Former PepsiCo CEO Indra Nooyi explains why she ‘never ever, ever’ asked for a raise
Nooyi said that she had “never, ever, ever asked for a raise” and had in fact even turned one down during the financial crisis. When asked why, Nooyi, who regularly ranked as one of Fortune’s Most Powerful Women in business, said, “I find it cringeworthy. I cannot imagine working for somebody and saying my pay is not enough.”
The quote was widely shared on Twitter, with some users contrasting Nooyi’s high pay as a CEO with the earnings of the average worker or wondering how Nooyi responded when her former employees asked for raises of their own.

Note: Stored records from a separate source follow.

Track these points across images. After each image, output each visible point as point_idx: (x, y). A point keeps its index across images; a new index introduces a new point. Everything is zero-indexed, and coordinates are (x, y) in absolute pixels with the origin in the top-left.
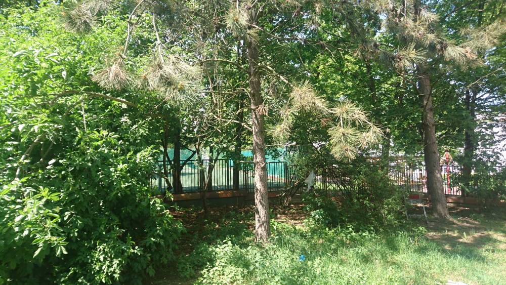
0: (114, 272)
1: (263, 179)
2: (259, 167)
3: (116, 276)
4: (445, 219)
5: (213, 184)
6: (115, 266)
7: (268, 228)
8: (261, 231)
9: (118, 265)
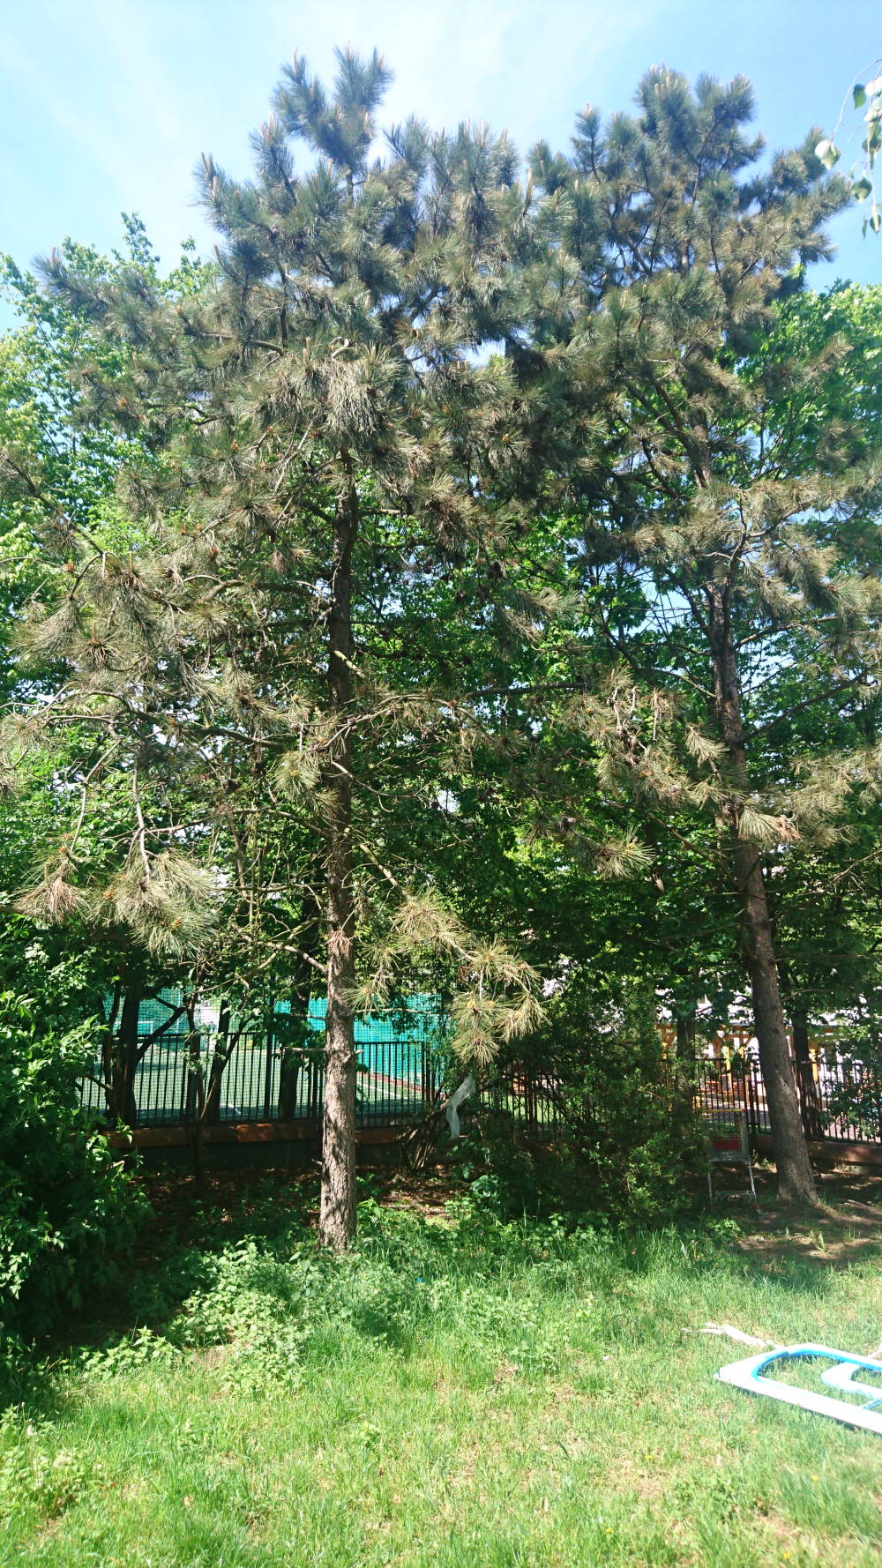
0: (11, 1282)
1: (347, 1093)
2: (337, 1063)
3: (15, 1289)
4: (805, 1203)
5: (223, 1104)
6: (14, 1268)
7: (349, 1215)
8: (331, 1225)
9: (20, 1267)
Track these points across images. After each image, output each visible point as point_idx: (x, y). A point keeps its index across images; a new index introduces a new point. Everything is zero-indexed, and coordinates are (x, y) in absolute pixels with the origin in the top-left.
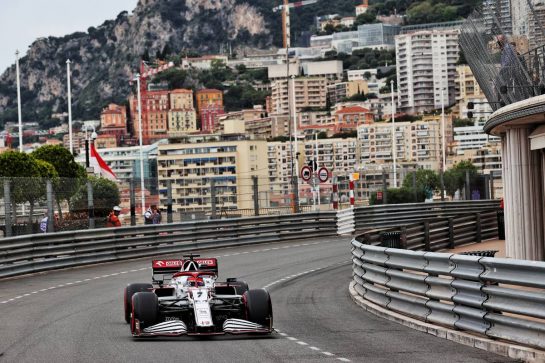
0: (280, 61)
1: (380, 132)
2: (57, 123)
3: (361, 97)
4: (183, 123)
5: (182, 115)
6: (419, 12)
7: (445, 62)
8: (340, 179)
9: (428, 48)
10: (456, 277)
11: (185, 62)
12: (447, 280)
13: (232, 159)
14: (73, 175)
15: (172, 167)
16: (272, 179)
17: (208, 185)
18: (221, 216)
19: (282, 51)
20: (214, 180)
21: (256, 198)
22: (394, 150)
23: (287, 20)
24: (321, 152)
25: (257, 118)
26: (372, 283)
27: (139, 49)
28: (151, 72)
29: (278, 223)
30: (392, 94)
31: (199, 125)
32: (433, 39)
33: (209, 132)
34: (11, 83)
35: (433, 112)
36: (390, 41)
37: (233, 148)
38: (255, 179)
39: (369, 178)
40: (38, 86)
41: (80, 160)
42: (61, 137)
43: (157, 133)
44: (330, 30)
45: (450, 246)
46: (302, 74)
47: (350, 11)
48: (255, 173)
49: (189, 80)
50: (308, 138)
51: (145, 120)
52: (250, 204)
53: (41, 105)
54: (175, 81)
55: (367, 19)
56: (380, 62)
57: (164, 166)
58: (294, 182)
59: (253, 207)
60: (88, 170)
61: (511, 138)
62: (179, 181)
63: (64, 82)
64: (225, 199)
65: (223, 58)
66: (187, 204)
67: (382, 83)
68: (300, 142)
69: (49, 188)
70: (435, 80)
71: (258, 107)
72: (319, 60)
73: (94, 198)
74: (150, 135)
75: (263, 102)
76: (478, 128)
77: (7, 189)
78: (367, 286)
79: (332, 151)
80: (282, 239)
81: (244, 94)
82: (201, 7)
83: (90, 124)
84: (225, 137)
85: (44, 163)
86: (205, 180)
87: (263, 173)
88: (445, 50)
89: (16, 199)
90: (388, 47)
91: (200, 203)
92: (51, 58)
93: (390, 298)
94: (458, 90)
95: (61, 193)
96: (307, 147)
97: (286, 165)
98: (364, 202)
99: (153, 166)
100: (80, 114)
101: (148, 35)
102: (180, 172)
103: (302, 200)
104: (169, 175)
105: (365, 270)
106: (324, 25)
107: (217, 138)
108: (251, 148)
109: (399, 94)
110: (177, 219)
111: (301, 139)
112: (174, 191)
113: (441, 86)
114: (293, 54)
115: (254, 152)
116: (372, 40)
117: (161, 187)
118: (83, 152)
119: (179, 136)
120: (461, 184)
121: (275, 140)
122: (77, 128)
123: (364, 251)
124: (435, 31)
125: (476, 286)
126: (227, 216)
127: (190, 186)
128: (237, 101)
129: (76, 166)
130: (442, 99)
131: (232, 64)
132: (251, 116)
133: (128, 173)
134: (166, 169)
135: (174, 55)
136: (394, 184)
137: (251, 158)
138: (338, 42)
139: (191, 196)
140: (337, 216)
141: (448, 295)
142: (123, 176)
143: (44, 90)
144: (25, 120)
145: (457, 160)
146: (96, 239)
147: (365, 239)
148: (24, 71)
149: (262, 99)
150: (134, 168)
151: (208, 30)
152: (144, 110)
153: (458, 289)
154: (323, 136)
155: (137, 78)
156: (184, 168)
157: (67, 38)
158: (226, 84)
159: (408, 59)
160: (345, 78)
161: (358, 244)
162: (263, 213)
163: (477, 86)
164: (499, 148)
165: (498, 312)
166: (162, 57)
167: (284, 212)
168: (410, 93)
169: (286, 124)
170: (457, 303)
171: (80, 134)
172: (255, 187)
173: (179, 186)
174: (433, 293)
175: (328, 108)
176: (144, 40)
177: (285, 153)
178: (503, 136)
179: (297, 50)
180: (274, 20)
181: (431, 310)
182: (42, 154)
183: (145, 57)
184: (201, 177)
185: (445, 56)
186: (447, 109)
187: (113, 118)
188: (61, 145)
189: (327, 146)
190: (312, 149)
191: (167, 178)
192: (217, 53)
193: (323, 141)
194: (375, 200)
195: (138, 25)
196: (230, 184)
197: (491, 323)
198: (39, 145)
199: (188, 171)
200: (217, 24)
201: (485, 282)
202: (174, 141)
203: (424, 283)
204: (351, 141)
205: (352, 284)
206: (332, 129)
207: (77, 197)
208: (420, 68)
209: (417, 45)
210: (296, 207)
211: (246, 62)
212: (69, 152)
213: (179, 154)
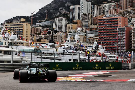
7: (65, 24)
9: (61, 21)
13: (22, 27)
48: (27, 31)
70: (62, 27)
94: (67, 29)
107: (19, 22)
108: (27, 25)
113: (63, 28)
114: (33, 26)
130: (63, 31)
159: (57, 23)
184: (14, 31)
185: (65, 22)
202: (8, 23)
208: (59, 24)
209: (59, 20)
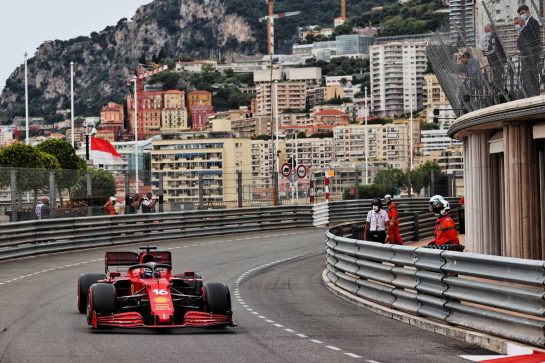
0: (264, 67)
1: (354, 133)
2: (61, 118)
3: (337, 101)
4: (175, 121)
5: (174, 113)
6: (392, 25)
7: (415, 71)
8: (316, 175)
9: (399, 58)
10: (420, 268)
11: (178, 66)
12: (411, 271)
13: (219, 155)
14: (75, 167)
15: (165, 161)
16: (255, 174)
17: (197, 178)
18: (208, 207)
19: (266, 58)
20: (202, 174)
21: (240, 191)
22: (367, 150)
23: (271, 30)
24: (300, 150)
25: (243, 118)
26: (343, 272)
27: (136, 53)
28: (147, 74)
29: (259, 215)
30: (366, 99)
31: (190, 123)
32: (404, 50)
33: (199, 130)
34: (20, 81)
35: (403, 116)
36: (365, 51)
37: (220, 145)
38: (239, 174)
39: (343, 174)
40: (45, 84)
41: (81, 153)
42: (64, 131)
43: (152, 130)
44: (311, 39)
45: (415, 239)
46: (284, 78)
47: (329, 23)
48: (239, 168)
49: (182, 81)
50: (288, 137)
51: (140, 117)
52: (235, 197)
53: (46, 102)
54: (169, 83)
55: (344, 30)
56: (355, 69)
57: (157, 160)
58: (275, 177)
59: (237, 199)
60: (88, 162)
61: (473, 142)
62: (170, 174)
63: (68, 81)
64: (211, 191)
65: (213, 62)
66: (178, 195)
67: (356, 89)
68: (281, 141)
69: (52, 178)
70: (405, 87)
71: (243, 108)
72: (300, 66)
73: (93, 187)
74: (145, 132)
75: (248, 104)
76: (443, 131)
77: (13, 178)
78: (338, 274)
79: (310, 149)
80: (263, 229)
81: (231, 96)
82: (194, 16)
83: (91, 120)
84: (214, 135)
85: (48, 156)
86: (194, 173)
87: (247, 169)
88: (415, 60)
89: (22, 187)
90: (363, 56)
91: (189, 195)
92: (56, 59)
93: (360, 286)
94: (426, 96)
95: (62, 183)
96: (287, 145)
97: (267, 162)
98: (338, 197)
99: (147, 159)
100: (82, 110)
101: (145, 40)
102: (171, 165)
103: (282, 194)
104: (161, 168)
105: (337, 260)
106: (305, 35)
107: (206, 135)
108: (237, 145)
109: (372, 99)
110: (167, 209)
111: (283, 138)
112: (165, 183)
113: (410, 93)
114: (276, 60)
115: (239, 149)
116: (348, 50)
117: (153, 179)
118: (84, 145)
119: (171, 132)
120: (426, 182)
121: (259, 138)
122: (78, 124)
123: (337, 242)
124: (406, 42)
125: (438, 277)
126: (213, 207)
127: (181, 178)
128: (225, 102)
129: (77, 159)
130: (410, 104)
131: (221, 68)
132: (237, 116)
133: (125, 166)
134: (159, 162)
135: (168, 59)
136: (366, 181)
137: (236, 155)
138: (318, 51)
139: (181, 187)
140: (314, 209)
141: (413, 284)
142: (119, 168)
143: (50, 88)
144: (32, 115)
145: (423, 161)
146: (94, 226)
147: (338, 231)
148: (32, 70)
149: (248, 100)
150: (130, 161)
151: (200, 37)
152: (140, 108)
153: (422, 280)
154: (302, 135)
155: (134, 79)
156: (175, 162)
157: (72, 42)
158: (215, 86)
159: (381, 67)
160: (324, 83)
161: (331, 236)
162: (246, 205)
163: (442, 94)
164: (462, 150)
165: (457, 300)
166: (157, 60)
167: (265, 205)
168: (382, 98)
169: (269, 123)
170: (420, 292)
171: (82, 129)
172: (239, 181)
173: (170, 179)
174: (398, 282)
175: (307, 111)
176: (141, 44)
177: (267, 150)
178: (465, 140)
179: (280, 56)
180: (260, 29)
181: (396, 297)
182: (46, 147)
183: (142, 60)
184: (190, 170)
185: (415, 65)
186: (416, 114)
187: (111, 115)
188: (64, 139)
189: (305, 144)
190: (292, 147)
191: (159, 171)
192: (208, 58)
193: (302, 141)
194: (347, 196)
195: (136, 32)
196: (216, 178)
197: (451, 311)
198: (44, 139)
199: (179, 165)
200: (208, 32)
201: (446, 273)
202: (166, 137)
203: (390, 273)
204: (327, 141)
205: (325, 272)
206: (310, 130)
207: (77, 187)
208: (392, 76)
209: (389, 55)
210: (276, 201)
211: (234, 66)
212: (70, 146)
213: (171, 149)
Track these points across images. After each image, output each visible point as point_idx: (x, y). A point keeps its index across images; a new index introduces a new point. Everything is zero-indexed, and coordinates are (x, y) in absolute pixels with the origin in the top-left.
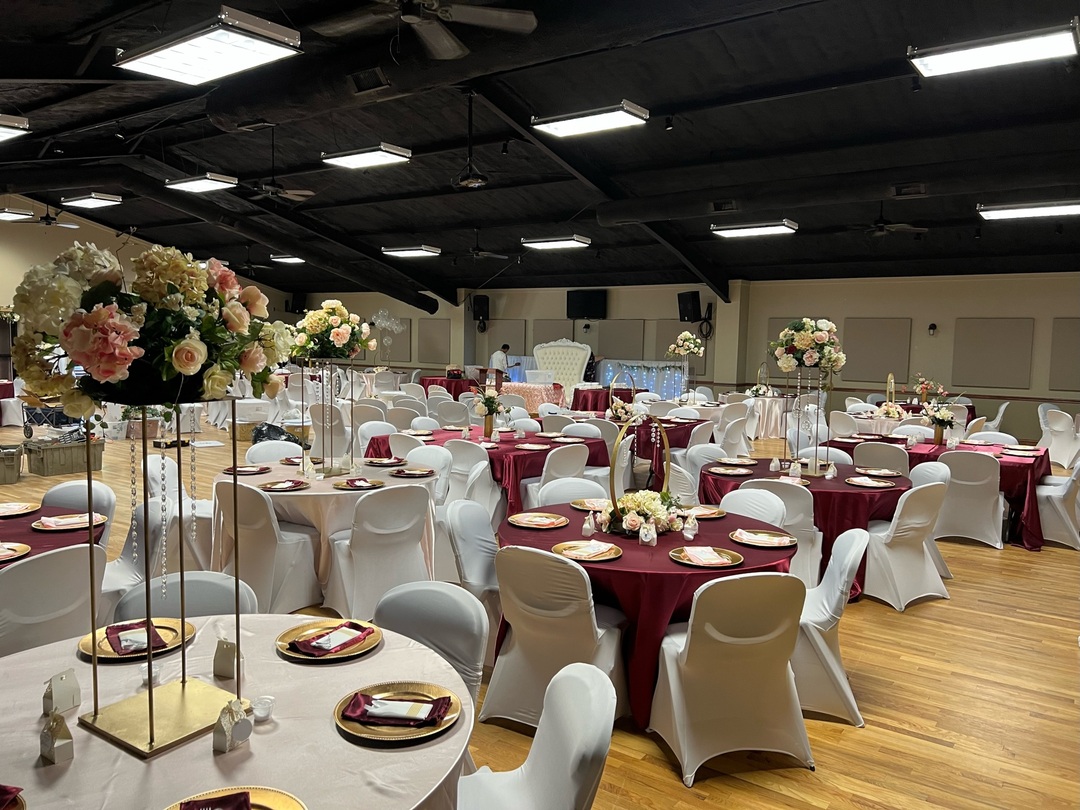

Nooyi felt like some of the social media promotion of the piece had taken her out of context and wanted to clarify. In an interview with Fortune yesterday, she responded to the online firestorm. “I was speaking the truth about my cultural upbringing and why it stopped me from asking for certain things,” she says. “I talk about the immigrant’s fear. I’ve been honest about talking about myself. This is part of that whole package.”
Nooyi, who was born and raised in Chennai, India, and moved to the U.S. for graduate school, says that she and her husband were both brought up to never ask for anything—that they were taught if they did a good job, everything else would come with it. “I wish we were not that way. I wish we had the courage to go ask for it.” She added that since they didn’t come from much, “whatever we had we thought was a lot.”
Nooyi says that she never implied others should not ask. “You can’t take the cultural upbringing out of me,” she says. “This was unique to me. This is not what I’m preaching at all, not what I’m suggesting, not what I’m recommending.”
Nooyi stressed that she supports equal pay and that if you’re paid less than someone else in the same job, you should ask for pay parity—advice that she says she also gives her two daughters. She says that if someone brought a pay case to her when she was CEO of PepsiCo, she was particularly sensitive if it was a woman because she knew that some of them might have been hesitant to ask.
As Bloomberg reported, in Nooyi’s final year on the job in 2018, she did not rank close to the top for executive pay at public U.S. companies. When asked if she should have been paid more, she told Fortune she didn’t know. “My board she treated me fairly,” she says, adding that “if we start ratcheting up the pay structures, it’ll just become a race to the top.”
When asked if CEOs are paid too much, Nooyi said that was up to the boards and compensation committees. “CEO jobs are well-paying jobs,” she says, “but the responsibilities are very, very heavy too.”
Nooyi, who sits on the board of Amazon, says that companies should be doing a pay equity analysis every year, and focus on the details rather than totals and averages across a company. “These general pay studies get everyone worked up, but they don’t get to a solution,” she says. Companies need to analyze the data to see where the problem is, how it should be addressed, and how soon, she added. “I’m all for analysis leading to results.”